What to produce:
Reproduce verbatim all of the data given below, but do not carry over the images.
Content starts
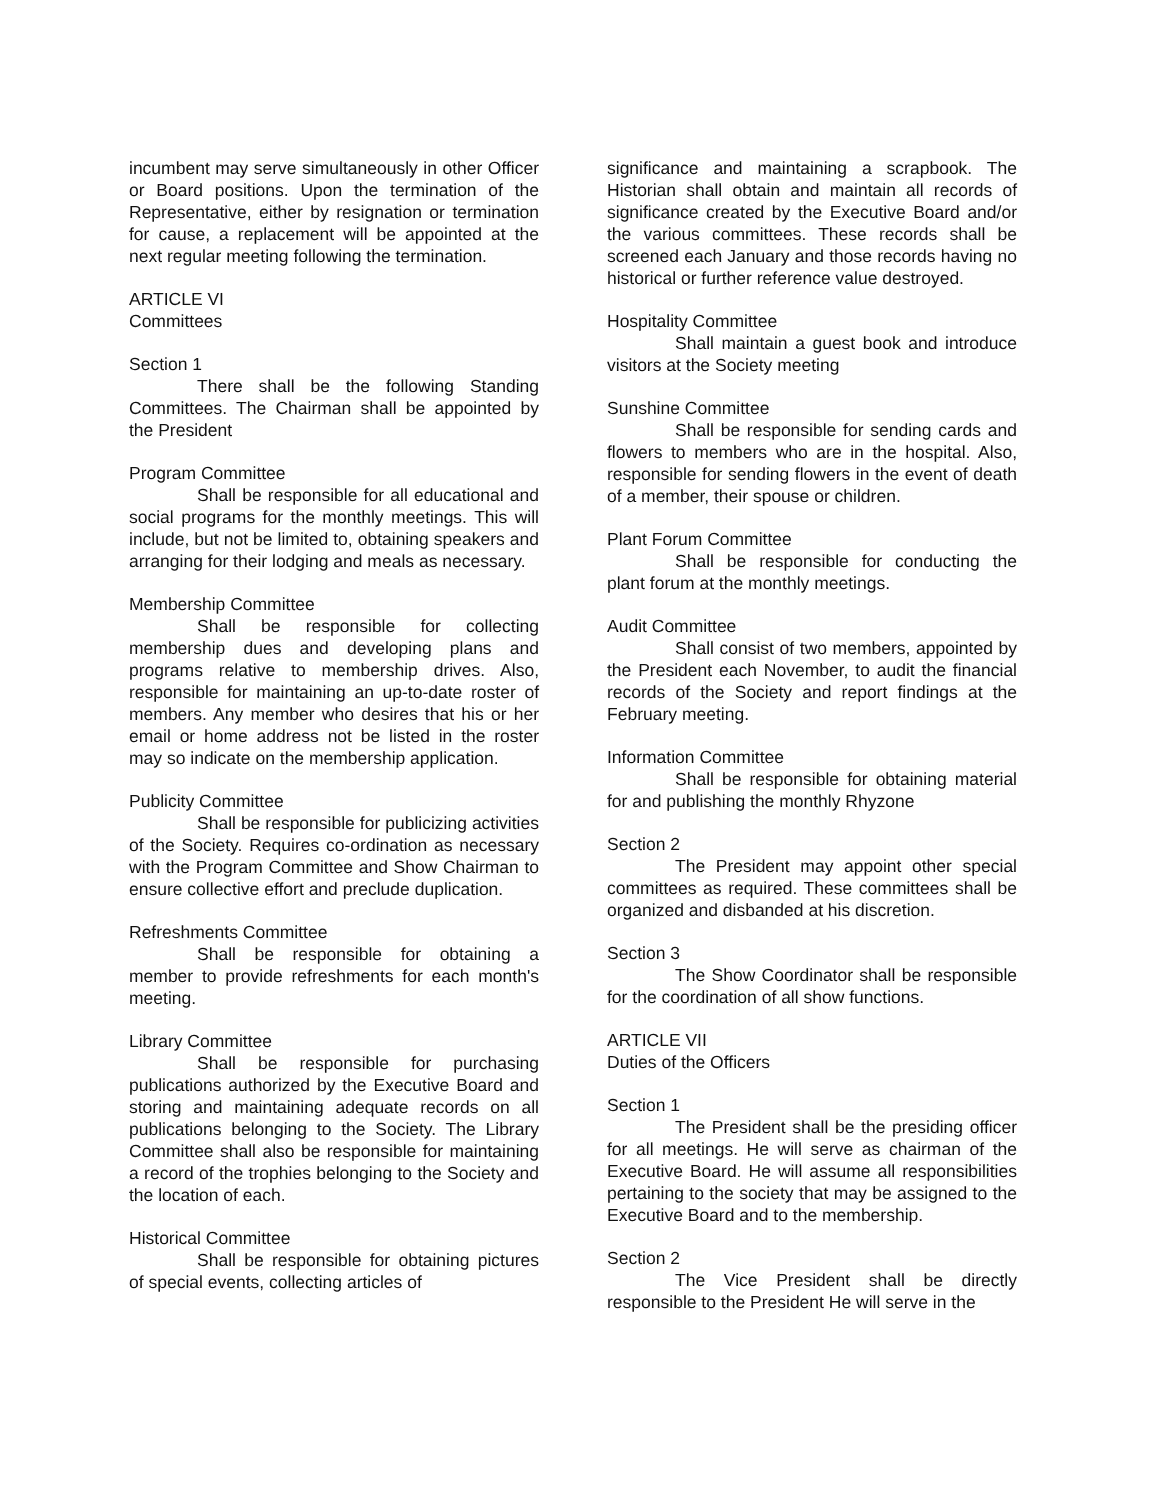incumbent may serve simultaneously in other Officer or Board positions. Upon the termination of the Representative, either by resignation or termination for cause, a replacement will be appointed at the next regular meeting following the termination.
ARTICLE VI
Committees
Section 1
There shall be the following Standing Committees. The Chairman shall be appointed by the President
Program Committee
Shall be responsible for all educational and social programs for the monthly meetings. This will include, but not be limited to, obtaining speakers and arranging for their lodging and meals as necessary.
Membership Committee
Shall be responsible for collecting membership dues and developing plans and programs relative to membership drives. Also, responsible for maintaining an up-to-date roster of members. Any member who desires that his or her email or home address not be listed in the roster may so indicate on the membership application.
Publicity Committee
Shall be responsible for publicizing activities of the Society. Requires co-ordination as necessary with the Program Committee and Show Chairman to ensure collective effort and preclude duplication.
Refreshments Committee
Shall be responsible for obtaining a member to provide refreshments for each month's meeting.
Library Committee
Shall be responsible for purchasing publications authorized by the Executive Board and storing and maintaining adequate records on all publications belonging to the Society. The Library Committee shall also be responsible for maintaining a record of the trophies belonging to the Society and the location of each.
Historical Committee
Shall be responsible for obtaining pictures of special events, collecting articles of
significance and maintaining a scrapbook. The Historian shall obtain and maintain all records of significance created by the Executive Board and/or the various committees. These records shall be screened each January and those records having no historical or further reference value destroyed.
Hospitality Committee
Shall maintain a guest book and introduce visitors at the Society meeting
Sunshine Committee
Shall be responsible for sending cards and flowers to members who are in the hospital. Also, responsible for sending flowers in the event of death of a member, their spouse or children.
Plant Forum Committee
Shall be responsible for conducting the plant forum at the monthly meetings.
Audit Committee
Shall consist of two members, appointed by the President each November, to audit the financial records of the Society and report findings at the February meeting.
Information Committee
Shall be responsible for obtaining material for and publishing the monthly Rhyzone
Section 2
The President may appoint other special committees as required. These committees shall be organized and disbanded at his discretion.
Section 3
The Show Coordinator shall be responsible for the coordination of all show functions.
ARTICLE VII
Duties of the Officers
Section 1
The President shall be the presiding officer for all meetings. He will serve as chairman of the Executive Board. He will assume all responsibilities pertaining to the society that may be assigned to the Executive Board and to the membership.
Section 2
The Vice President shall be directly responsible to the President He will serve in the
Content ends
Solved exercise:
incumbent may serve simultaneously in other Officer or Board positions. Upon the termination of the Representative, either by resignation or termination for cause, a replacement will be appointed at the next regular meeting following the termination.
ARTICLE VI
Committees
Section 1
There shall be the following Standing Committees. The Chairman shall be appointed by the President
Program Committee
Shall be responsible for all educational and social programs for the monthly meetings. This will include, but not be limited to, obtaining speakers and arranging for their lodging and meals as necessary.
Membership Committee
Shall be responsible for collecting membership dues and developing plans and programs relative to membership drives. Also, responsible for maintaining an up-to-date roster of members. Any member who desires that his or her email or home address not be listed in the roster may so indicate on the membership application.
Publicity Committee
Shall be responsible for publicizing activities of the Society. Requires co-ordination as necessary with the Program Committee and Show Chairman to ensure collective effort and preclude duplication.
Refreshments Committee
Shall be responsible for obtaining a member to provide refreshments for each month's meeting.
Library Committee
Shall be responsible for purchasing publications authorized by the Executive Board and storing and maintaining adequate records on all publications belonging to the Society. The Library Committee shall also be responsible for maintaining a record of the trophies belonging to the Society and the location of each.
Historical Committee
Shall be responsible for obtaining pictures of special events, collecting articles of
significance and maintaining a scrapbook. The Historian shall obtain and maintain all records of significance created by the Executive Board and/or the various committees. These records shall be screened each January and those records having no historical or further reference value destroyed.
Hospitality Committee
Shall maintain a guest book and introduce visitors at the Society meeting
Sunshine Committee
Shall be responsible for sending cards and flowers to members who are in the hospital. Also, responsible for sending flowers in the event of death of a member, their spouse or children.
Plant Forum Committee
Shall be responsible for conducting the plant forum at the monthly meetings.
Audit Committee
Shall consist of two members, appointed by the President each November, to audit the financial records of the Society and report findings at the February meeting.
Information Committee
Shall be responsible for obtaining material for and publishing the monthly Rhyzone
Section 2
The President may appoint other special committees as required. These committees shall be organized and disbanded at his discretion.
Section 3
The Show Coordinator shall be responsible for the coordination of all show functions.
ARTICLE VII
Duties of the Officers
Section 1
The President shall be the presiding officer for all meetings. He will serve as chairman of the Executive Board. He will assume all responsibilities pertaining to the society that may be assigned to the Executive Board and to the membership.
Section 2
The Vice President shall be directly responsible to the President He will serve in the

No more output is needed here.